Tersa is a trauma survivor, like many of the other characters in the book, but she’s dealt with it in different ways. Her mind has gone into what the book calls the Twisted Kingdom, a place where she sees beyond what normal people can see. She might forget to brush her hair or eat, but she walks in a place of wisdom, can see the future, and has more power than almost anyone else.
Instead of pushing her to the side, as we often see even with wise women in books like this, her family cares for her. She’s not alone in the woods, trotted out when advice or visions are needed. She’s visited by her sons, her dear friends, and her adopted family all the time. She’s part of every celebration. She’s even given guardianship of a young boy who adores her. He’s given instruction not to “smudge the truth” about homework with her because she’s not like everyone else, but the characters in Bishop’s books know that her wisdom and observations are beneficial for a young boy, because they’re different than those of “normal” people, and that he can learn from them in a different way.
Tersa is a powerful witch in a way that very few others are. She’s got the ability to rip the bones out of someone who is trying to harm her adult son and her young charge. “It’s just like de-boning a chicken,” she says. She can see the coming of a woman who will change all their fates. Early on in her life, she is kind to another young boy whose mother doesn’t like him, giving him a look at kindness is a brutal world.
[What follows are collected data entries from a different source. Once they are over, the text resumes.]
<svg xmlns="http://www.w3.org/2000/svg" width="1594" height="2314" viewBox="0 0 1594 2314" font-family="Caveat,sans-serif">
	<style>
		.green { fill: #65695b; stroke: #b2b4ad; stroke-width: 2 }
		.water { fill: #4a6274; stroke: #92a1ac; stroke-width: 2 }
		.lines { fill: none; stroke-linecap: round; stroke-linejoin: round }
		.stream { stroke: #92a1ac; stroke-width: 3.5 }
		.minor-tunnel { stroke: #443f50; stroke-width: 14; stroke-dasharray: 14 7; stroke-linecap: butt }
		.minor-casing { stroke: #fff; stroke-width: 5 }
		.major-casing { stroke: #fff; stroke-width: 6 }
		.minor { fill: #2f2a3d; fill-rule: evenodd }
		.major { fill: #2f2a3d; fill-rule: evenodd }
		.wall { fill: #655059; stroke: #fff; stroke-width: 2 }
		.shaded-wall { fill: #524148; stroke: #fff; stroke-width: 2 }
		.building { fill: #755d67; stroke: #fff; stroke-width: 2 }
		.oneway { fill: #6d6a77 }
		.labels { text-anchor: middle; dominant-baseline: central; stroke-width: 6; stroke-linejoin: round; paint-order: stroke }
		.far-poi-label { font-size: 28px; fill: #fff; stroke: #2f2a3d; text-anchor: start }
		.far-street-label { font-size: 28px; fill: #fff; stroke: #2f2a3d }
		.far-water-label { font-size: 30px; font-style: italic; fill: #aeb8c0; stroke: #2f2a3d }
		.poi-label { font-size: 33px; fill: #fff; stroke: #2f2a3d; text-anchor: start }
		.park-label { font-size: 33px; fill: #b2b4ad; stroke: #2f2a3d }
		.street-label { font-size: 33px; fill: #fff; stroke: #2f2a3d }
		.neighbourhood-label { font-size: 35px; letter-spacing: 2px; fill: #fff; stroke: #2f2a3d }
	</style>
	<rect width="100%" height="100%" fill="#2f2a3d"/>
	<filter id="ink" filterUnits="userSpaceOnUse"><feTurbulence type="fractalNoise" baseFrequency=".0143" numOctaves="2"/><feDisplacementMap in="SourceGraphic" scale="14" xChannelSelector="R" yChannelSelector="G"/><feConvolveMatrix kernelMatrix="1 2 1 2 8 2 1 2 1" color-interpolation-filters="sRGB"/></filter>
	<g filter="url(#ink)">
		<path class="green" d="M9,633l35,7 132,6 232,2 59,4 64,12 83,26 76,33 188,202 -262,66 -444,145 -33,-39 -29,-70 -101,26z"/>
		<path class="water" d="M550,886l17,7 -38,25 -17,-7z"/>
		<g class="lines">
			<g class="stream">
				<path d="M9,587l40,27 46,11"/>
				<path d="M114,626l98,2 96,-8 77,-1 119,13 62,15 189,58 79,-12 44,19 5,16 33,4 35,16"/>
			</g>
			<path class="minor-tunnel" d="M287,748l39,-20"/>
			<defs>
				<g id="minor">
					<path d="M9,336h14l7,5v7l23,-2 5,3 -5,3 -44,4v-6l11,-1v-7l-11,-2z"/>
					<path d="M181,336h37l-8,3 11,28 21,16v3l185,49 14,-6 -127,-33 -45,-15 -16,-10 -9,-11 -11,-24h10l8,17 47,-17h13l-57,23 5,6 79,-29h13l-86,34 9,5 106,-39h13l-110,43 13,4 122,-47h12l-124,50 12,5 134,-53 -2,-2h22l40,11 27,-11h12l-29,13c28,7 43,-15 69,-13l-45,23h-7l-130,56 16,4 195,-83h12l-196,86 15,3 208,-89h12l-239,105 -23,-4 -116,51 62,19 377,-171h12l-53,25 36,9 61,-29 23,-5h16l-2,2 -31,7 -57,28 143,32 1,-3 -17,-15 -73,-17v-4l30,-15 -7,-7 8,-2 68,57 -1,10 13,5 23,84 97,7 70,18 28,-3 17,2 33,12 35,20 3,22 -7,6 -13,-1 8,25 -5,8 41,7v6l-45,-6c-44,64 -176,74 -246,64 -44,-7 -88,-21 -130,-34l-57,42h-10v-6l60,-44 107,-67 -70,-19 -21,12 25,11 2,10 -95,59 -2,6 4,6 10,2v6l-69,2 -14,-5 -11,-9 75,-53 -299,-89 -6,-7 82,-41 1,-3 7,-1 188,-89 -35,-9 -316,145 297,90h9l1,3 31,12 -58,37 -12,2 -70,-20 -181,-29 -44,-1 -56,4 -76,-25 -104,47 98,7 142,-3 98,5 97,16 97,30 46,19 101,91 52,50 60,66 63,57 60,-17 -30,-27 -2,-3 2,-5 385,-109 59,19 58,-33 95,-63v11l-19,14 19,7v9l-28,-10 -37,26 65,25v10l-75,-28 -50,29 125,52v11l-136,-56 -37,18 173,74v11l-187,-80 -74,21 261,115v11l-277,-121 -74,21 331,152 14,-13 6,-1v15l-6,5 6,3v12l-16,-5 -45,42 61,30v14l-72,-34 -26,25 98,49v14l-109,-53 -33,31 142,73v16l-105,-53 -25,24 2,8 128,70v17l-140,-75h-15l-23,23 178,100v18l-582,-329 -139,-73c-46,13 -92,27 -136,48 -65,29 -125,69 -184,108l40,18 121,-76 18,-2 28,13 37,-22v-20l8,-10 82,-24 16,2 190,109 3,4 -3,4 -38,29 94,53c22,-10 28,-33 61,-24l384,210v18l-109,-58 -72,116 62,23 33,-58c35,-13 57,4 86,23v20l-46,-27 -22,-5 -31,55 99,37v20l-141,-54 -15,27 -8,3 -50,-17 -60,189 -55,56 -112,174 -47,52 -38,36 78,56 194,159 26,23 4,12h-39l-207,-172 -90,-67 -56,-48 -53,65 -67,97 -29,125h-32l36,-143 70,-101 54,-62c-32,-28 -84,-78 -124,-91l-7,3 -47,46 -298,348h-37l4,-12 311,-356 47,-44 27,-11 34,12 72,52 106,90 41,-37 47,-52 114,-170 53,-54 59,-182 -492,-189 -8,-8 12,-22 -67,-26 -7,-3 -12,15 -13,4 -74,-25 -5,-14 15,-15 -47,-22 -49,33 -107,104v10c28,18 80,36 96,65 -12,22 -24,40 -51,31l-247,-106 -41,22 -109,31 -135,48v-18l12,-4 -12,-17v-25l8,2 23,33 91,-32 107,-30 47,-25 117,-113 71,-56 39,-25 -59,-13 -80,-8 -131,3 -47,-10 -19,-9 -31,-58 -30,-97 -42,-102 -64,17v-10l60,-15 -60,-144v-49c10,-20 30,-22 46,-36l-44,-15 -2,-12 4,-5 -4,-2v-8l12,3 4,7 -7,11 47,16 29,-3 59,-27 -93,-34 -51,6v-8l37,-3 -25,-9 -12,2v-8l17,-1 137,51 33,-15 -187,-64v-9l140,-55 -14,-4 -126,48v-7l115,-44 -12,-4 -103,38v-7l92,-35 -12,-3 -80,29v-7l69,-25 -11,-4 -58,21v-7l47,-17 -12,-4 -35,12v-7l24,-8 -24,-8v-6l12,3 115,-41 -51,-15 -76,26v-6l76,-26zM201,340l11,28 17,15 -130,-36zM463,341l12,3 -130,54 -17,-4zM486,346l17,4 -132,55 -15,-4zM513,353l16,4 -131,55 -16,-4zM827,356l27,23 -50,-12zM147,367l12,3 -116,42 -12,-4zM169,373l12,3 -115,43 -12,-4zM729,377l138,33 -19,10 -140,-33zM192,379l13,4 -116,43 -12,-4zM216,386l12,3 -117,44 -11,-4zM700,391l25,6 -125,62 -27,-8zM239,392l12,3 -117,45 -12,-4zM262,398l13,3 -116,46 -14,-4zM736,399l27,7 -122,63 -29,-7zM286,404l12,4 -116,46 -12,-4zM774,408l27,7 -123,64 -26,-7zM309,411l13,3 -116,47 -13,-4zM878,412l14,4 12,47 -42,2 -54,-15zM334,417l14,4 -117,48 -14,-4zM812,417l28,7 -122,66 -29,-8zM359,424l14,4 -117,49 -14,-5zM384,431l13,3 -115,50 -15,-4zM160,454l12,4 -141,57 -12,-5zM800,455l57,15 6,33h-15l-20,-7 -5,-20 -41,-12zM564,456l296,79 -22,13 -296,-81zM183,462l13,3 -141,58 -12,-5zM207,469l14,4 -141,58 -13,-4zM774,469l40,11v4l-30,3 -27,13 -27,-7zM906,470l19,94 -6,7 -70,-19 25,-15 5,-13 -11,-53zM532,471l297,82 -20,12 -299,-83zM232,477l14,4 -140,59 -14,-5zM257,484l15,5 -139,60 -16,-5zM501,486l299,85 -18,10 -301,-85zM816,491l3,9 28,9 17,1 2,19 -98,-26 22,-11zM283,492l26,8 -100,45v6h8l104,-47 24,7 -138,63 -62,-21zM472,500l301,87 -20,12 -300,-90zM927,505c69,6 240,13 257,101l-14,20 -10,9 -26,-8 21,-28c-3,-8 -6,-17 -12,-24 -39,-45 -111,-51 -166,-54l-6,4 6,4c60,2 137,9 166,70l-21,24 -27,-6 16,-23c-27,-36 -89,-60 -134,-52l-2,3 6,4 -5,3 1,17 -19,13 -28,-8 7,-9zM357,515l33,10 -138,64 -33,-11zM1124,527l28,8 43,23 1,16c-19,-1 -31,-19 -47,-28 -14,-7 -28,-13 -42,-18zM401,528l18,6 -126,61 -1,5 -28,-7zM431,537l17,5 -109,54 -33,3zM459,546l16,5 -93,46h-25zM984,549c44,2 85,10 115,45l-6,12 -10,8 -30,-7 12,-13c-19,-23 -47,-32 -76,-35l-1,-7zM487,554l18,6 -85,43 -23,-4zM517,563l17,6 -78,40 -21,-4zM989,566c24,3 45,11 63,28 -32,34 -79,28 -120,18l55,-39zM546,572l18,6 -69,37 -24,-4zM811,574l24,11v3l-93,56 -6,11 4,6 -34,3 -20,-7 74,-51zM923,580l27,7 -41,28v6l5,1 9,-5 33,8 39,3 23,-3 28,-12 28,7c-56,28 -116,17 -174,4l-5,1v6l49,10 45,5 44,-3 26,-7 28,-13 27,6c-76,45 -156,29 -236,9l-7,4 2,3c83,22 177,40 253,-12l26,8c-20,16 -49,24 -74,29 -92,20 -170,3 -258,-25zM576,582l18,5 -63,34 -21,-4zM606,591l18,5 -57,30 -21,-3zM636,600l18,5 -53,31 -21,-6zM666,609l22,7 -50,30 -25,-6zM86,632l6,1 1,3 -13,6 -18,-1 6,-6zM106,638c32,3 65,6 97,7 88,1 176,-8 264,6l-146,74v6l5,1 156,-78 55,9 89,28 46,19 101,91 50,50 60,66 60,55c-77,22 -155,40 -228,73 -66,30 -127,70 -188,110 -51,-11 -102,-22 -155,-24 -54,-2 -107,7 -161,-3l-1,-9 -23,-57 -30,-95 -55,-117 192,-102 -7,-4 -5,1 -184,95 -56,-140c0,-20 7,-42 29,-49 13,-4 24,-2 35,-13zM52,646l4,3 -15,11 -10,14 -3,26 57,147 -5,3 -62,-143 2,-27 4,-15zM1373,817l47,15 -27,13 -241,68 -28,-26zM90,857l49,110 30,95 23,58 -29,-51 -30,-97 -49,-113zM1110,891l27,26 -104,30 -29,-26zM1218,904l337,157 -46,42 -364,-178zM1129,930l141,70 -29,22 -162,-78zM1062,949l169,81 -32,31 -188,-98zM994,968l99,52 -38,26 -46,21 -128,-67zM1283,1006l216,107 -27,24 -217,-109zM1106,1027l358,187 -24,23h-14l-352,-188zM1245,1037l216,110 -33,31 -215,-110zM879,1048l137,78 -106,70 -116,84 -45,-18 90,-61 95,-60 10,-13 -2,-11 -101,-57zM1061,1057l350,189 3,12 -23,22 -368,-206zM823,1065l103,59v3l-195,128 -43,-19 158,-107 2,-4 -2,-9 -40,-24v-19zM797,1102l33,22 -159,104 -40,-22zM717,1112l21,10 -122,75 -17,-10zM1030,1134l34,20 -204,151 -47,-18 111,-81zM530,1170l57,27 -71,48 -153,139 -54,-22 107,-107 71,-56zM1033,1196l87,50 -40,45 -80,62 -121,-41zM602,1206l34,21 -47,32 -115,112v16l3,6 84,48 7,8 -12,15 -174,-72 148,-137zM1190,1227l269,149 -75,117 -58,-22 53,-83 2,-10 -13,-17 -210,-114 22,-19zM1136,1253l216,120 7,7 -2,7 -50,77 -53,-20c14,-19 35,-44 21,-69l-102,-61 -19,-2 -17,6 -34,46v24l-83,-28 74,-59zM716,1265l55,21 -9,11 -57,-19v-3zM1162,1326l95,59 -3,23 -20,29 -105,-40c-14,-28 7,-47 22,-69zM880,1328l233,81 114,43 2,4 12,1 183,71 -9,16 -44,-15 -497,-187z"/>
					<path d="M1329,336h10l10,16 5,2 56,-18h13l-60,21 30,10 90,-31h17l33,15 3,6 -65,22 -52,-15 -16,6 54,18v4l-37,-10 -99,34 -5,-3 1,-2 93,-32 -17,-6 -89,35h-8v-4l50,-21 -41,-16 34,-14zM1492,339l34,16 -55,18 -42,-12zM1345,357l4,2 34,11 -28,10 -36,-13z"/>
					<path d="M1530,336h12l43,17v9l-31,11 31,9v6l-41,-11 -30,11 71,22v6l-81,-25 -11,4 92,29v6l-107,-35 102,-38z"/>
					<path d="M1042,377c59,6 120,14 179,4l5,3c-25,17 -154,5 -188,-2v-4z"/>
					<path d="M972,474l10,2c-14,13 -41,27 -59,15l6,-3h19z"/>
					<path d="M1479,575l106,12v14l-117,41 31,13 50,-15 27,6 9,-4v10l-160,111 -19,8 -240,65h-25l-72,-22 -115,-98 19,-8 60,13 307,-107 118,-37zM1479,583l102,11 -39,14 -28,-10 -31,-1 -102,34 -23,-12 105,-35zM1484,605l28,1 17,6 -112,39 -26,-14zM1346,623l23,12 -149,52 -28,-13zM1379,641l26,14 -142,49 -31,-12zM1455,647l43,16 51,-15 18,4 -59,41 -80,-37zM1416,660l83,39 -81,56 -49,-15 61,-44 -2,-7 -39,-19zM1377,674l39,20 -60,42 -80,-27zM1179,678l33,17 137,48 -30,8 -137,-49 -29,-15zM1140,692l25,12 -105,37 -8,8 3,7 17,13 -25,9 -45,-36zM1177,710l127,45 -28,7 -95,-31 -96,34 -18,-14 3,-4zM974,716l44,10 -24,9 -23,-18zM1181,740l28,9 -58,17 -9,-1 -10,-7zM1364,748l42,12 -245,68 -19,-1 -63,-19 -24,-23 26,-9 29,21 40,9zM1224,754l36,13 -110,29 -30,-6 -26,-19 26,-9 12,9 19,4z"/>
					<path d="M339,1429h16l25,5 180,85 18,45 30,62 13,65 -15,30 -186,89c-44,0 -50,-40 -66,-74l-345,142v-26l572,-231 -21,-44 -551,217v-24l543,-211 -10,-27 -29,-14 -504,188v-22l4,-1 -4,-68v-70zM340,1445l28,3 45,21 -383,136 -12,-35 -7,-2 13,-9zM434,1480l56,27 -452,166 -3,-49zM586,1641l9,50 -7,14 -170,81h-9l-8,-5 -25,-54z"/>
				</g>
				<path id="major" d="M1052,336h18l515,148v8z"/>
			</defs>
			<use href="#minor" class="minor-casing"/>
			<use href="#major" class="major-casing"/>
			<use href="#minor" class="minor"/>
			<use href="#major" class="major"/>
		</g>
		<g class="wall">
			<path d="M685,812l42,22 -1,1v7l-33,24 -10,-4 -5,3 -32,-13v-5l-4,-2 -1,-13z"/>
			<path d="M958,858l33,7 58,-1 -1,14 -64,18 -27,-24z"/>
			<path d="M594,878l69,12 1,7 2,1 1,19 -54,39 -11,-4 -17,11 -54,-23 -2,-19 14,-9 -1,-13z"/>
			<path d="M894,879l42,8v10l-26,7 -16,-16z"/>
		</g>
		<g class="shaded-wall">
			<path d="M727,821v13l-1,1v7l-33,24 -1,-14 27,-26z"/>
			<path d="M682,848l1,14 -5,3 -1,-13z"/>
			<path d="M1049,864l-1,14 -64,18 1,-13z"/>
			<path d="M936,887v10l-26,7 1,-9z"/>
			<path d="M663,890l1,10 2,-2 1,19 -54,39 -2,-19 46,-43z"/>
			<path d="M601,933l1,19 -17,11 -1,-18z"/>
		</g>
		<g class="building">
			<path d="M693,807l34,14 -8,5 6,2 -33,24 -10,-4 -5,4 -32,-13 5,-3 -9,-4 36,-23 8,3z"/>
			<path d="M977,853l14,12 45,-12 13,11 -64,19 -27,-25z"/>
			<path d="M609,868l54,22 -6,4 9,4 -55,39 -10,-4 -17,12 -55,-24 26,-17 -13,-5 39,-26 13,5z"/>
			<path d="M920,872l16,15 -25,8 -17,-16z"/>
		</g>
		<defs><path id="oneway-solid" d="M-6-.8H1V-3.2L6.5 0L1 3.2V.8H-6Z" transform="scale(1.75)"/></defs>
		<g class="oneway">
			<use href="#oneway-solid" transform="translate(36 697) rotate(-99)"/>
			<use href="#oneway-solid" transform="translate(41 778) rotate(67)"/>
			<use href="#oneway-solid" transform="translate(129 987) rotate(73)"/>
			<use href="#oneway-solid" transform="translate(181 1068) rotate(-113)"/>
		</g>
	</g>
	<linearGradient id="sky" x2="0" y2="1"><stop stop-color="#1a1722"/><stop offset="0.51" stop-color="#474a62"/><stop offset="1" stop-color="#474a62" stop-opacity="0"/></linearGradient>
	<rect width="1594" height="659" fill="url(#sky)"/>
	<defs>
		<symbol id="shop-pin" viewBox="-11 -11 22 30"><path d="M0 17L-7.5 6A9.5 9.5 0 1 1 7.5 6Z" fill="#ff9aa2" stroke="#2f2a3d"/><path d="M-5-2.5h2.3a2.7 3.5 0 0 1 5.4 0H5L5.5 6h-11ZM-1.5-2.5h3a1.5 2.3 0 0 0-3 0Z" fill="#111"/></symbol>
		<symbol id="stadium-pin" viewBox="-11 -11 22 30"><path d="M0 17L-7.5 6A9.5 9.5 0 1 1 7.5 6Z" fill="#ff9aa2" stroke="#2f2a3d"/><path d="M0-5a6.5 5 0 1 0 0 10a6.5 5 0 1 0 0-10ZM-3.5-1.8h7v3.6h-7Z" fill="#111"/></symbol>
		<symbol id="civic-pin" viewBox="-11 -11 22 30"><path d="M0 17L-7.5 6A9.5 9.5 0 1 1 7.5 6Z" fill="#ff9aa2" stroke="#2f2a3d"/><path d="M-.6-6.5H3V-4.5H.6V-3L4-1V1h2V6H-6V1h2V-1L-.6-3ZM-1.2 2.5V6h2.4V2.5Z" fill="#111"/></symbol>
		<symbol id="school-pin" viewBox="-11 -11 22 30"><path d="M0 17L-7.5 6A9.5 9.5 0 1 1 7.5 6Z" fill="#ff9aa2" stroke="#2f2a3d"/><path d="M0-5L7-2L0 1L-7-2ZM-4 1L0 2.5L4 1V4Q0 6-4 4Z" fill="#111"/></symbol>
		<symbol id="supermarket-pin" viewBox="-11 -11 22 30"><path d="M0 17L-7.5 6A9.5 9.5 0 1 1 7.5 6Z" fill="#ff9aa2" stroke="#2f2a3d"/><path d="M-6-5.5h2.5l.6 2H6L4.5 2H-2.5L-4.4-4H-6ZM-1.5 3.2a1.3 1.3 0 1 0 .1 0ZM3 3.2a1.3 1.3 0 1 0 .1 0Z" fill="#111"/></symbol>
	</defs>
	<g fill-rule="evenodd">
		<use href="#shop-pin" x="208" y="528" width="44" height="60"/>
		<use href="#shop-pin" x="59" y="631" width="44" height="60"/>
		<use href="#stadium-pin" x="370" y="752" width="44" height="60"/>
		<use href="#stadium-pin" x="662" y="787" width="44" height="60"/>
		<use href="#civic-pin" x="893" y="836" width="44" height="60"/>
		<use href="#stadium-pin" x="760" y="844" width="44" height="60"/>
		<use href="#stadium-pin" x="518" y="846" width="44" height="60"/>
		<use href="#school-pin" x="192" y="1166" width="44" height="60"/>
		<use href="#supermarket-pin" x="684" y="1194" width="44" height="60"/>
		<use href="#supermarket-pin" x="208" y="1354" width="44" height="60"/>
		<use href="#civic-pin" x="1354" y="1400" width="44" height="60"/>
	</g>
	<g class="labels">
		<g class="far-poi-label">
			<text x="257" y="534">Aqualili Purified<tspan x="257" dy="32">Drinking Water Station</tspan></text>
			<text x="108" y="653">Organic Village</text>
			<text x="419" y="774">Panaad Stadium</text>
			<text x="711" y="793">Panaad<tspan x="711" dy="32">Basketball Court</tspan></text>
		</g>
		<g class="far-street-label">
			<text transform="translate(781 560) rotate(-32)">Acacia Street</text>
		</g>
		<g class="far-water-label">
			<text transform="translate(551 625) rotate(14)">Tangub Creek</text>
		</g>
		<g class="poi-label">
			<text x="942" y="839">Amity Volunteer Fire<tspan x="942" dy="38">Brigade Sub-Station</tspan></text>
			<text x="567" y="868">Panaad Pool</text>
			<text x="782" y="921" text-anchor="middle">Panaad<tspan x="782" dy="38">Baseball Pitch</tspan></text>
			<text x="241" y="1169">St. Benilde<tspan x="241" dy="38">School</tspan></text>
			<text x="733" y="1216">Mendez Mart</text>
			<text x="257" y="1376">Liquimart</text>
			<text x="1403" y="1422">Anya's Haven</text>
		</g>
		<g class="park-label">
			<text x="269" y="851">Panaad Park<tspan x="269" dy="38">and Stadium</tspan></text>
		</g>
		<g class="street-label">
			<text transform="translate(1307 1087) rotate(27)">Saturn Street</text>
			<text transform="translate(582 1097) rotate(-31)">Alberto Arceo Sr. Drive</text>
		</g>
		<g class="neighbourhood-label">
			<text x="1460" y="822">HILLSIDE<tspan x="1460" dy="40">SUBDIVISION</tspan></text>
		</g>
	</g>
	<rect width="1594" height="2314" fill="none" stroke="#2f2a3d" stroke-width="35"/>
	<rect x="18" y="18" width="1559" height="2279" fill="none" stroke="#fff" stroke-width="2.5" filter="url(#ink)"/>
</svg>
Rarely do we see those with mental illness being treated not only as a treasured family member but as a woman who changes the courses of lives for the better because of her unusual way of seeing things. She knows she’s not like everyone else. She tells her son, “I don’t know how to be your mother.” Instead of a response like, “Oh, it’s okay, I love you anyway,” he hugs her and says, “So just be Tersa. That has always been enough.”
Trauma survivors often feel guilt over what has happened to them, and how it’s changed them. It’s so beautiful to see characters like Tersa valued for what they’ve become and what they’ve gone through. It’s refreshing to see them treated like anyone else and loved for who they are and the wisdom their perspective can give.